Segretario Gramolati, cominciamo dalla politica. E' andato a votare domenica scorsa?
«Certo che sì».

E come le sembra il risultato?
«Siamo tornati ai tempi in cui tutti hanno vinto. Non tocca a me fare polemica politica, ma vorrei dire che fra i perdenti c'è di sicuro la partecipazione, e non mi pare che questa sia una buona notizia».

Come sono cambiati i rapporti fra le istituzioni e le organizzazioni sindacali? Cosa significa oggi la parola concertazione?
«Il rapporto è cambiato strutturalmente e non credo che tornerà più come prima. Per fare concertazione serve una sintonia di fondo, la condivisione di un progetto, di una visione. Servono i presupposti, ad esempio una politica dei redditi».

La crisi economica ha cambiato molte cose, non solo a Firenze e in Toscana.
«Vero, ma voglio dare lo stesso alcuni numeri che fotografano il nostro territorio: dal 2009 al 2013 l'inflazione è cresciuta del 7,1%, mentre il reddito netto dei lavoratori del privato è aumentato del 5,24, del 3% nel pubblico e del 5,4% per i pensionati, mentre il carico fiscale è salito del 12%. Se ci sentiamo tutti un po' più poveri un motivo c'è».

Il fatto che questa sia la patria di Renzi ha influito sul desti no dei rapporti sindacali?
«Credo di no. Quello che è accaduto e che sta accadendo è a prescindere Renzi».

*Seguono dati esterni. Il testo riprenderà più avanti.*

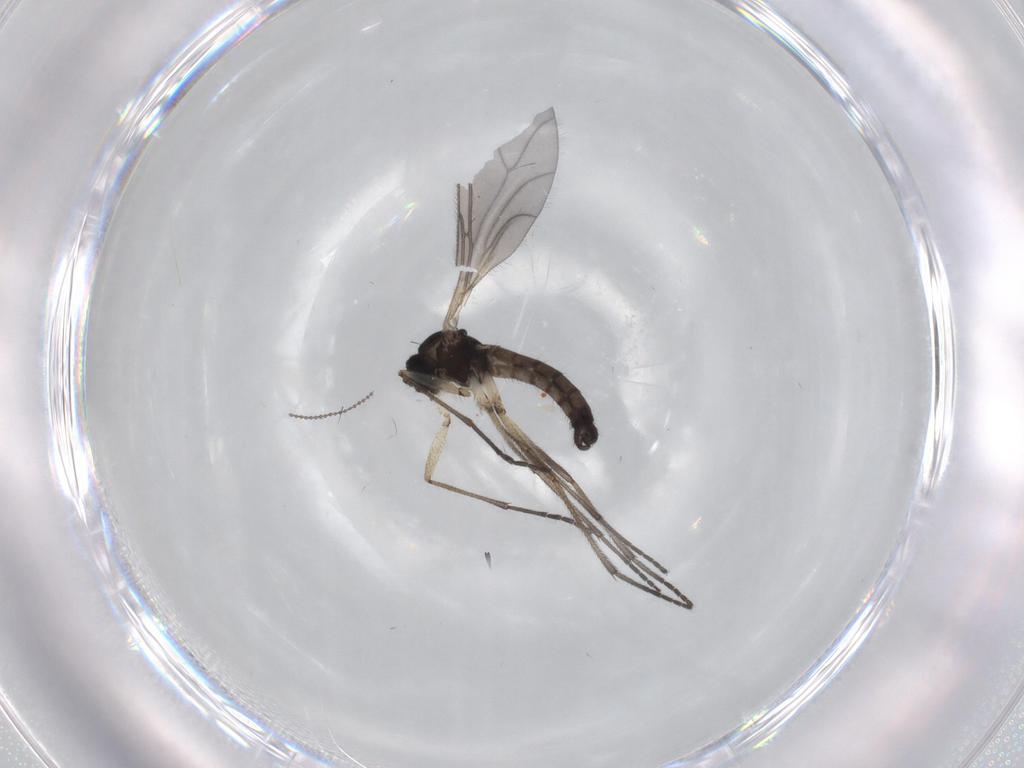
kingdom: Animalia
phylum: Arthropoda
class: Insecta
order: Diptera
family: Sciaridae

Qual è il maggior cambiamento del territorio che sta condizionando l'economia?
«Le banche, che rappresentano un cambiamento epocale. Non ce n'è più una che abbia qua il centro decisionale. Mentre è cresciuta la raccolta del risparmio dei nostri concittadini, sono diminuiti gli impieghi e gli investimenti. Chi ne ha fatto le spese sono le piccole imprese, di solito poco capitalizzate che avevano un rapporto privilegiato con le banche del territorio. Chi ha favorito questo? Multinazionali e cooperative».

A proposito di multinazionali. C'è un bel dialogo con loro da parte delle istituzioni.
«Non c'è niente di male, anzi. Hanno fatto bene Nardella e Rossi a costituire quel gruppo di lavoro con loro. Sarebbe sbagliato non costruire relazioni con questo mondo. Tenendo conto però di quanto dice la Comunità Europea, e non Alessio Gramolati: "le multinazionali sono infedeli al territorio ". Questo per dire alle istituzioni che serve anche altro».

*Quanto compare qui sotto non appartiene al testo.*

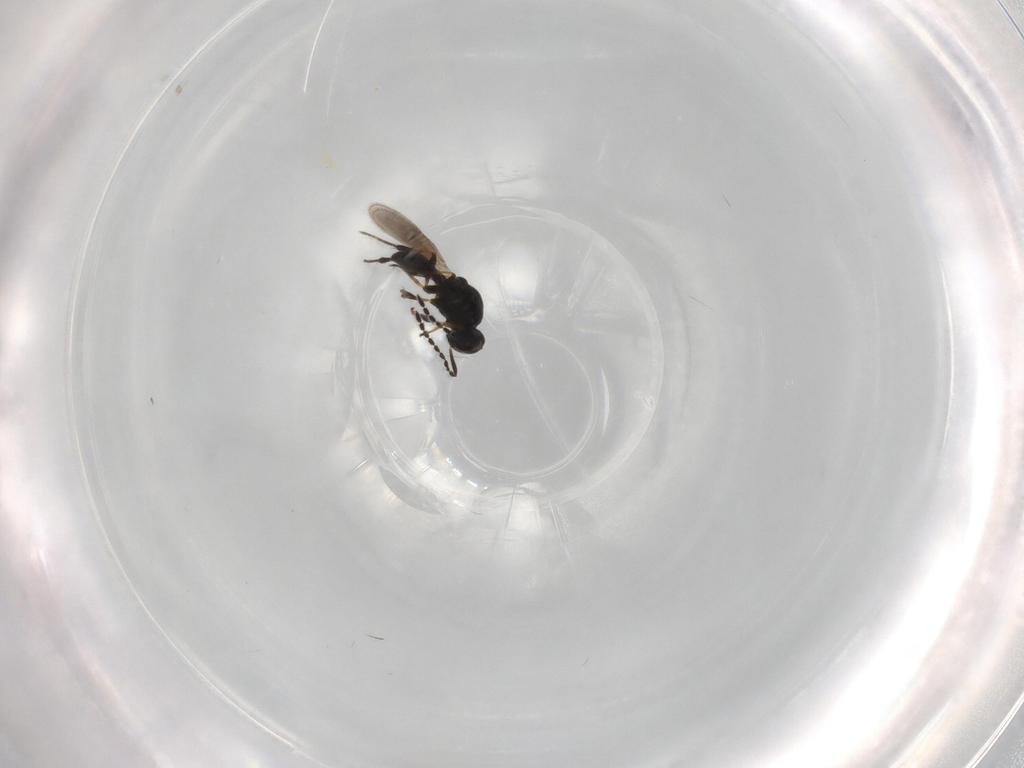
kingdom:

Massimo Messeri, presidente di Nuovo Pignone sta per diventare presidente di Confindustria Firenze. Se non sbaglio è un suo vecchio conoscente.
«Sì, e il fatto che personaggi come lui si impegnino nella vita associativa è positivo. Messeri è persona di indubbia capacità professionale, con una forte propensione sistemica e con un notevole grado di autonomia».

Che Cgil lascia al suo successore?
«Con più iscritti di quando ho iniziato il mandato: siamo a 509mila in Toscana. Con i conti in ordine e con grande trasparenza, visto che facciamo certificare i nostri bilanci».

Il suo mandato riassunto in qualche numero?
«In sei anni sono stati siglati 80mila accordi per salvare dal licenziamento 2565 lavoratori».

Un accenno alla sanità e welfare.
«Le scelte fatte fino ad ora sulla sanità penso che fossero obbligate, ma complessivamente resta una sfida aperta, che vinciamo solo se sappiamo riorganizzare meglio il territorio. Abbiamo caricato troppo sulla struttura ospedale, dove si è tagliato tanto, senza appunto ripensare all'assistenza fuori».

Dopo la segreteria regionale che farà?
«Diciamo che fra le proposte non ci sarà qualche incarico fiorentino o toscano».

Le dispiace non aver corso per sindaco di Firenze?
«Non ho né rimpianti né rimorsi. Se c'è una cosa che la Cgil mi ha insegnato è questa: la parola si mantiene, i mandati si rispettano»

(INTERVISTA  DI OLGA MUGNAINI PUBBLICATA SU LA NAZIONE FIRENZE DEL 3 GIUGNO 2015)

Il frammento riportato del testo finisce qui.